ZADANIE 1 >>
Przepisz z fragmentu o sporze z ubezpieczycielem dokładnie tę część, która zaczyna się od słów zawierających "Nie polecam jej", a kończy na "auta przed kolizją.".
ZADANIE 2 >>
Streść w dwóch zdaniach fragment o sporze z ubezpieczycielem.
ZADANIE 3 >>
Wymień wszystkie przymiotniki, którymi we fragmencie o sporze z ubezpieczycielem określono argumentację twórcy.

Duże brawa dla twórcy. Argumentacja jest prosta i logiczna (nawiasem mówiąc - skuteczna; postraszony w ten sposób ubezpieczyciel zmienił swoją decyzję i zgodził się na naprawę auta).

Nie polecam jej jednak Czytelnikom. Można bowiem natknąć się na urzędnika, który pójdzie w zaparte i narazi swoją firmę na straty, po to tylko, aby nie stracić cnoty i nie zgodzić się na precedens przekroczenia bariery 70%.

Podajcie podstawę!
Z uporem maniaka namawiam Czytelników, aby w każdym konflikcie z (szeroko rozumianą) władzą, żądali podania podstawy prawnej wydanej decyzji. To najskuteczniejsza metoda. Proponuję więc, aby w takiej sytuacji zażądać przedstawienia przepisu, który stanowi, że naprawa jest nieopłacalna, jeżeli jej koszt przekracza owe mityczne 70% wartości auta przed kolizją.

DANE ŹRÓDŁOWE >>
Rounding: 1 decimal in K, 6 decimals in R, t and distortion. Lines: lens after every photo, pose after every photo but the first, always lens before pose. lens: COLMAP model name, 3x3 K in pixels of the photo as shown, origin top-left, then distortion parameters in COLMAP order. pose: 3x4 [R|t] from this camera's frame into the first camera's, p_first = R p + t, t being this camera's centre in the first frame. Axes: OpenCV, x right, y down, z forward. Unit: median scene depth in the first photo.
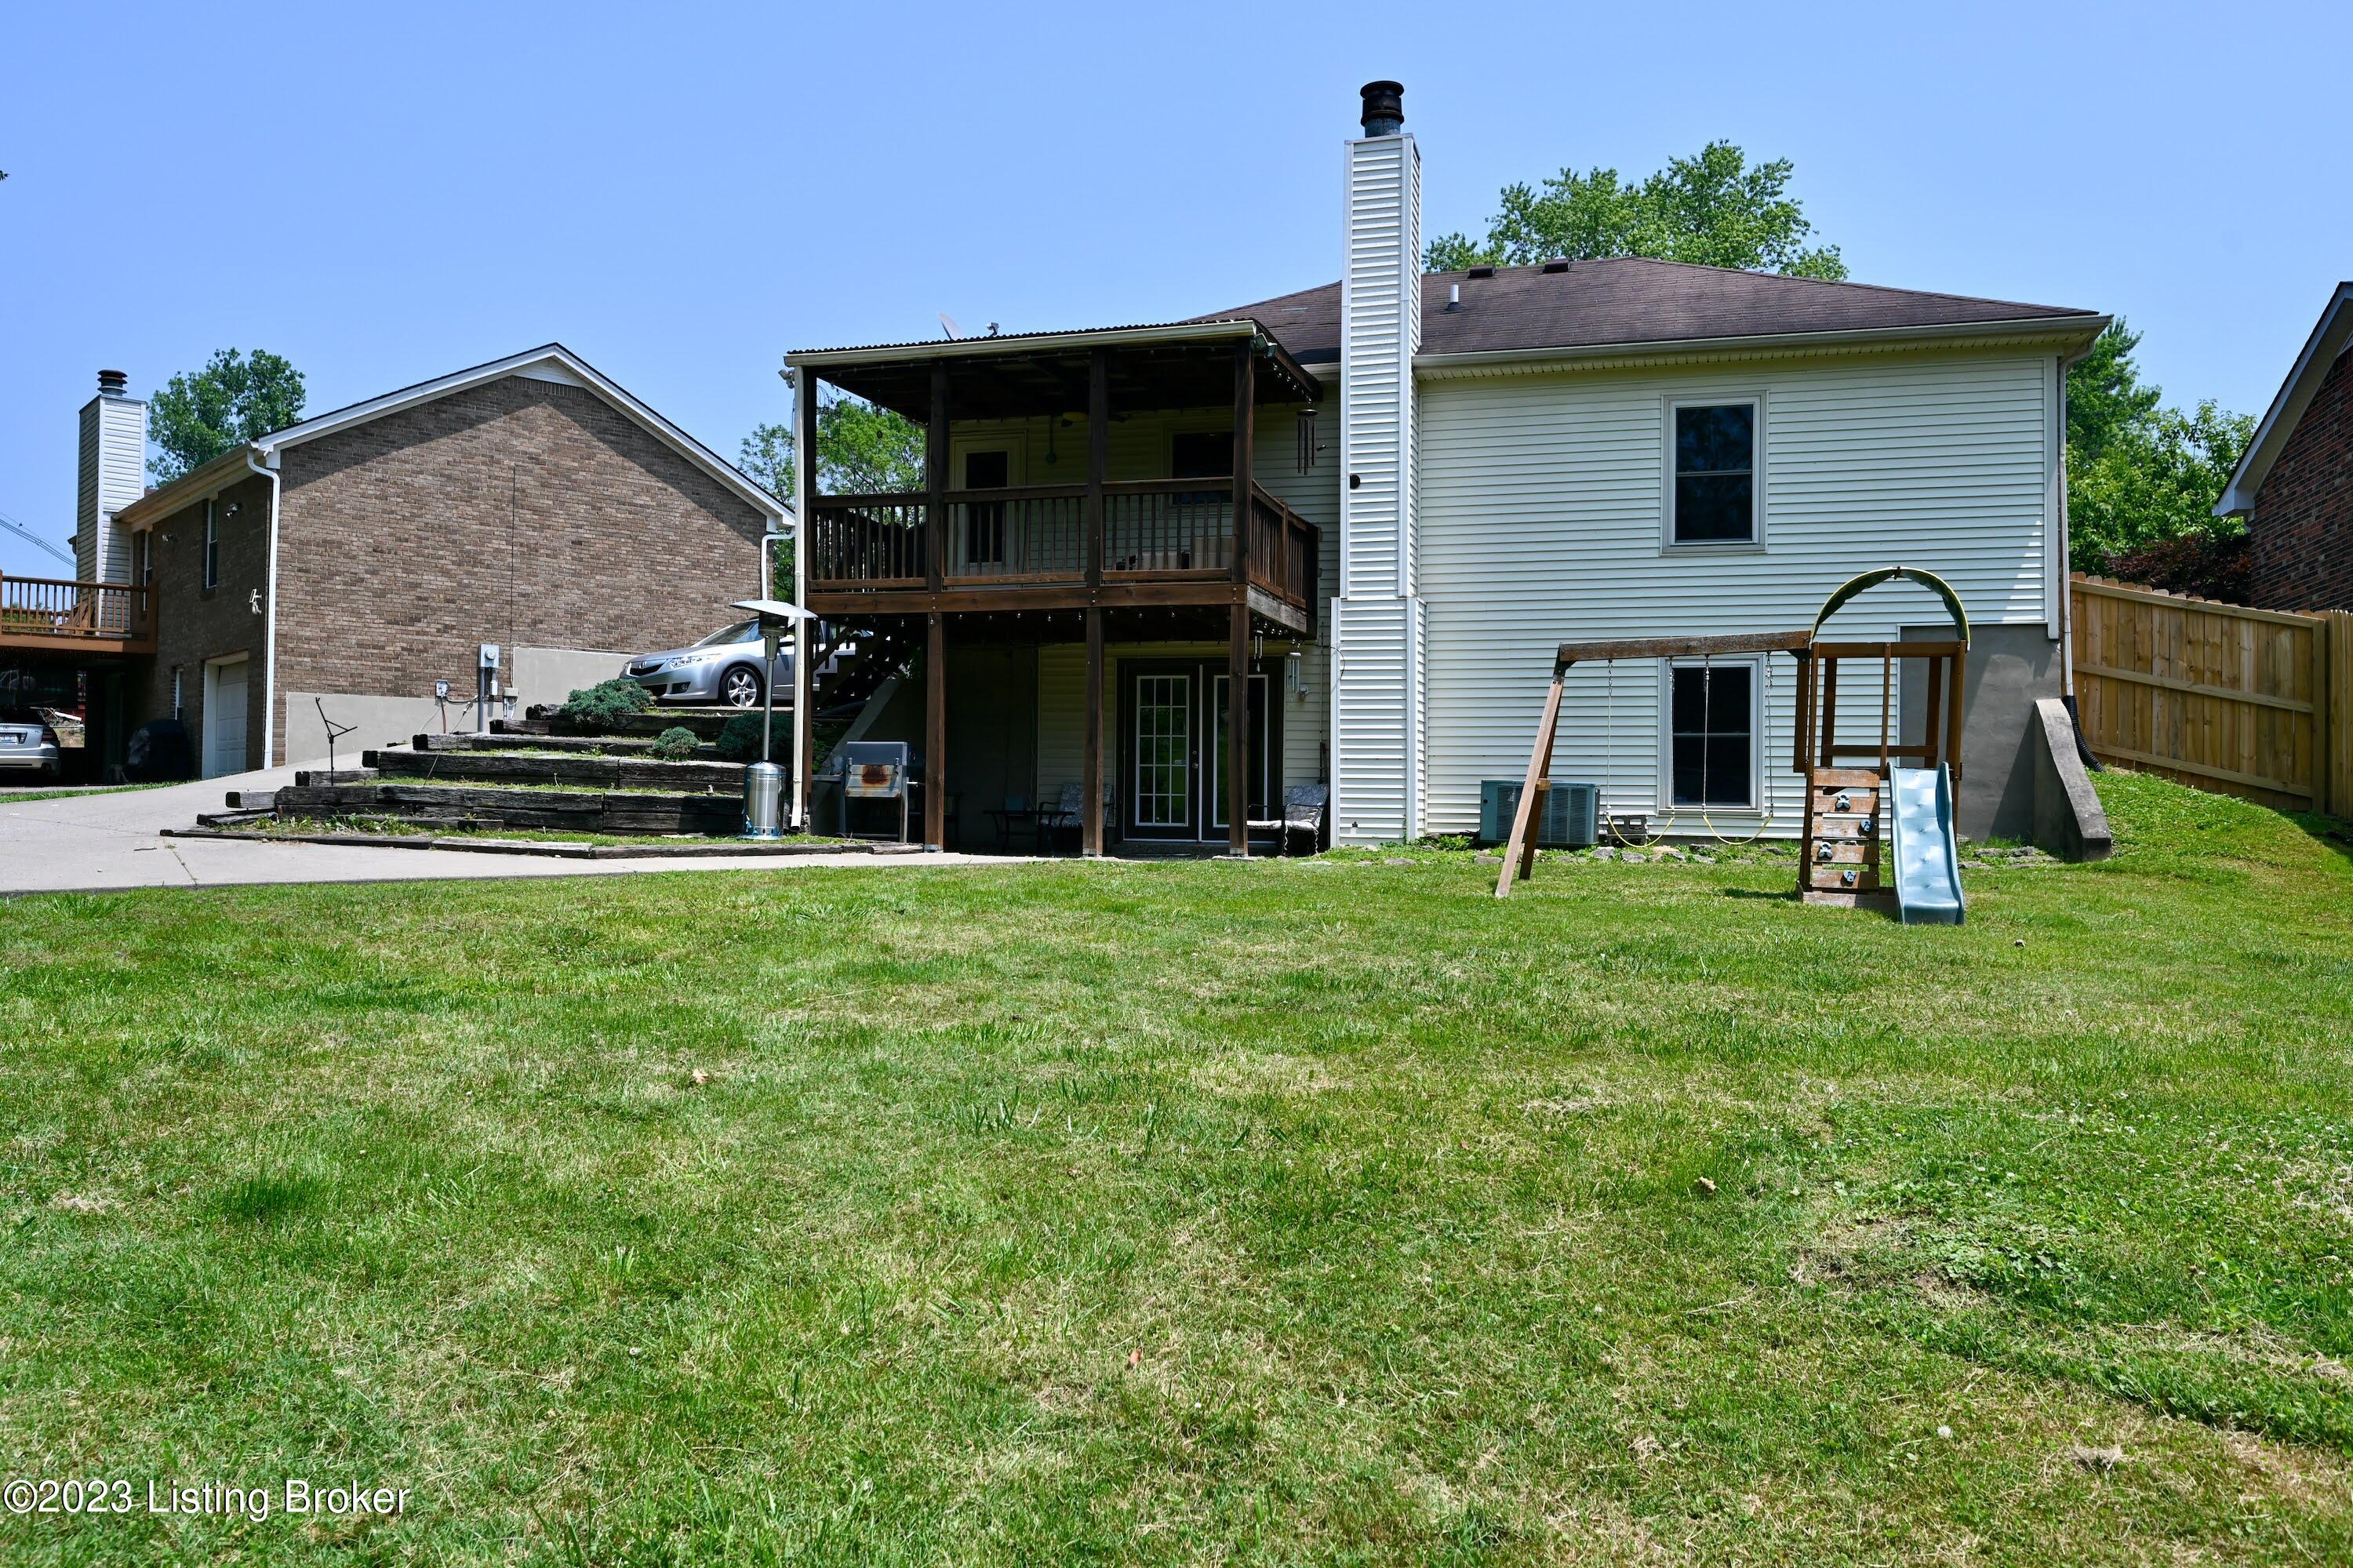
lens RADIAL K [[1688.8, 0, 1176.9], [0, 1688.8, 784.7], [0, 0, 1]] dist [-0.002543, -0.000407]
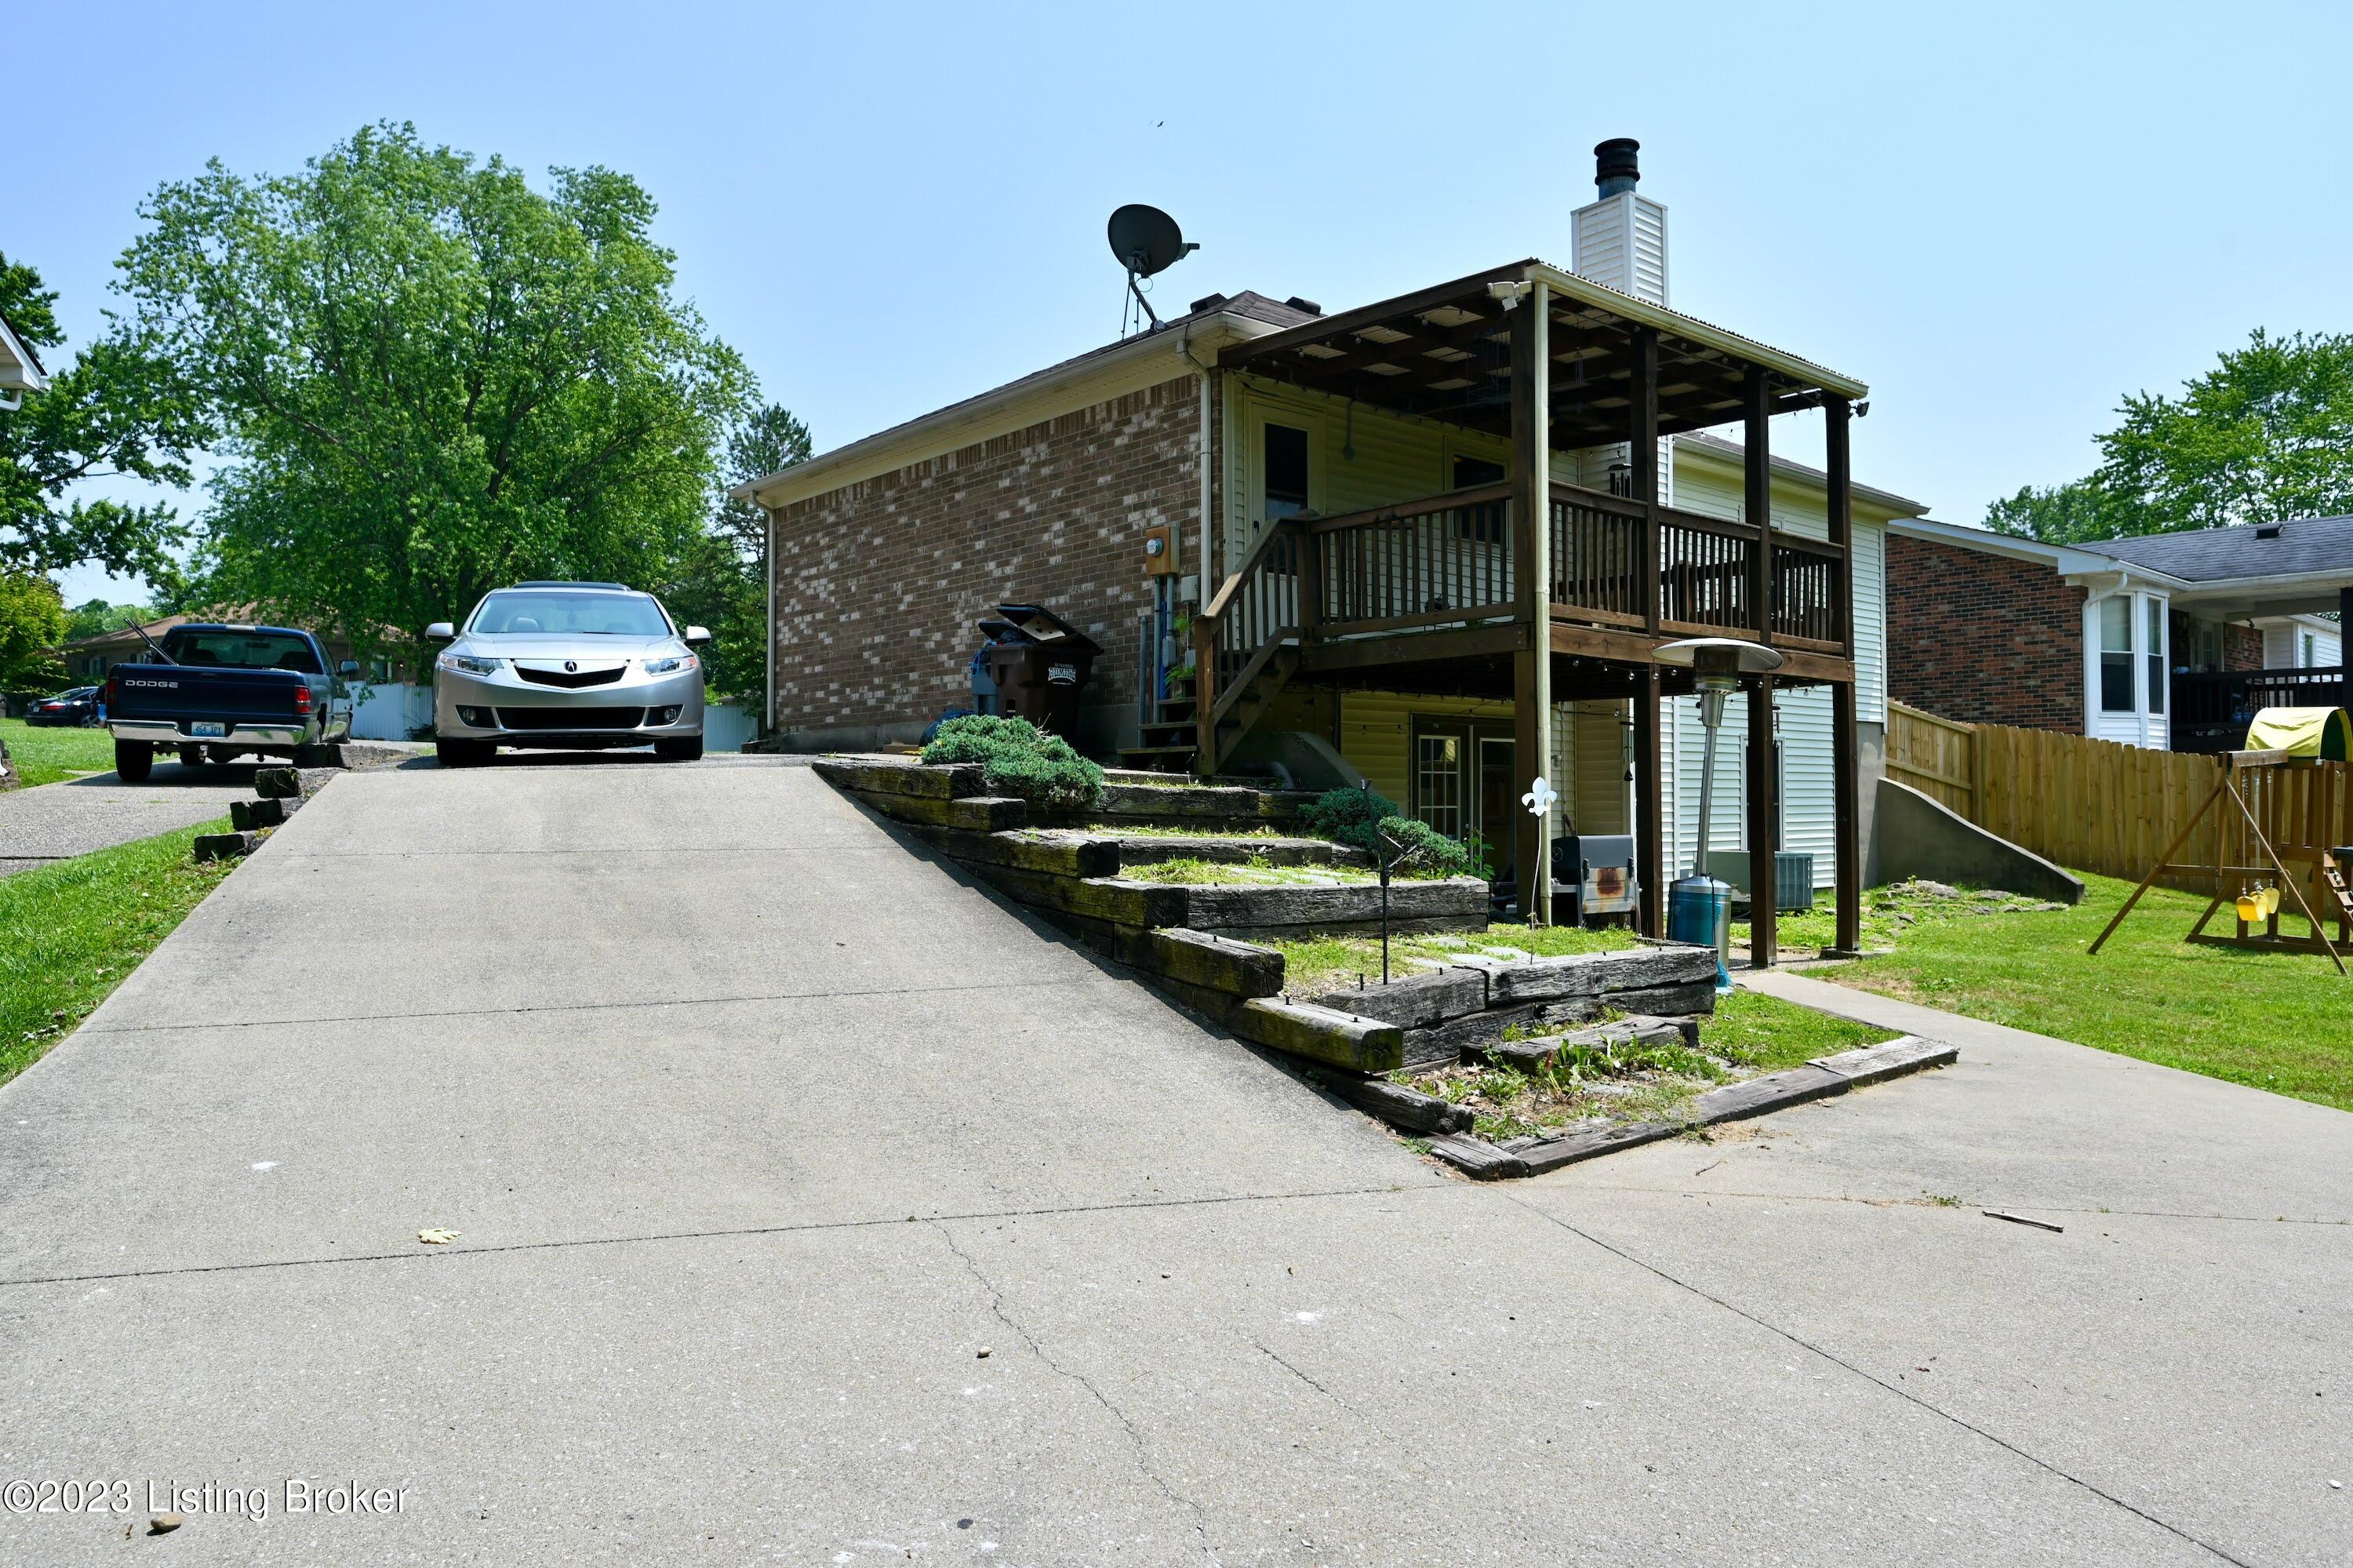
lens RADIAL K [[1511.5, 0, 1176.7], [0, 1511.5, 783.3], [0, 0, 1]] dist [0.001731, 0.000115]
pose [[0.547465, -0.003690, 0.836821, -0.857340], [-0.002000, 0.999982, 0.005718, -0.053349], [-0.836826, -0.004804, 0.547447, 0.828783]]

MIEJSCE NA ODPOWIEDŹ 1 >>
Nie polecam jej jednak Czytelnikom. Można bowiem natknąć się na urzędnika, który pójdzie w zaparte i narazi swoją firmę na straty, po to tylko, aby nie stracić cnoty i nie zgodzić się na precedens przekroczenia bariery 70%.

Podajcie podstawę!
Z uporem maniaka namawiam Czytelników, aby w każdym konflikcie z (szeroko rozumianą) władzą, żądali podania podstawy prawnej wydanej decyzji. To najskuteczniejsza metoda. Proponuję więc, aby w takiej sytuacji zażądać przedstawienia przepisu, który stanowi, że naprawa jest nieopłacalna, jeżeli jej koszt przekracza owe mityczne 70% wartości auta przed kolizją.

MIEJSCE NA ODPOWIEDŹ 2 >>
Autor chwali prostą i logiczną argumentację, dzięki której ubezpieczyciel zgodził się na naprawę auta, ale nie poleca jej Czytelnikom, bo urzędnik może pójść w zaparte, by nie dopuścić do precedensu przekroczenia bariery 70%. Zamiast tego namawia, by w każdym konflikcie z władzą żądać podstawy prawnej decyzji, a w tej sytuacji zażądać przepisu, według którego naprawa jest nieopłacalna, gdy jej koszt przekracza 70% wartości auta przed kolizją.

MIEJSCE NA ODPOWIEDŹ 3 >>
prosta, logiczna, skuteczna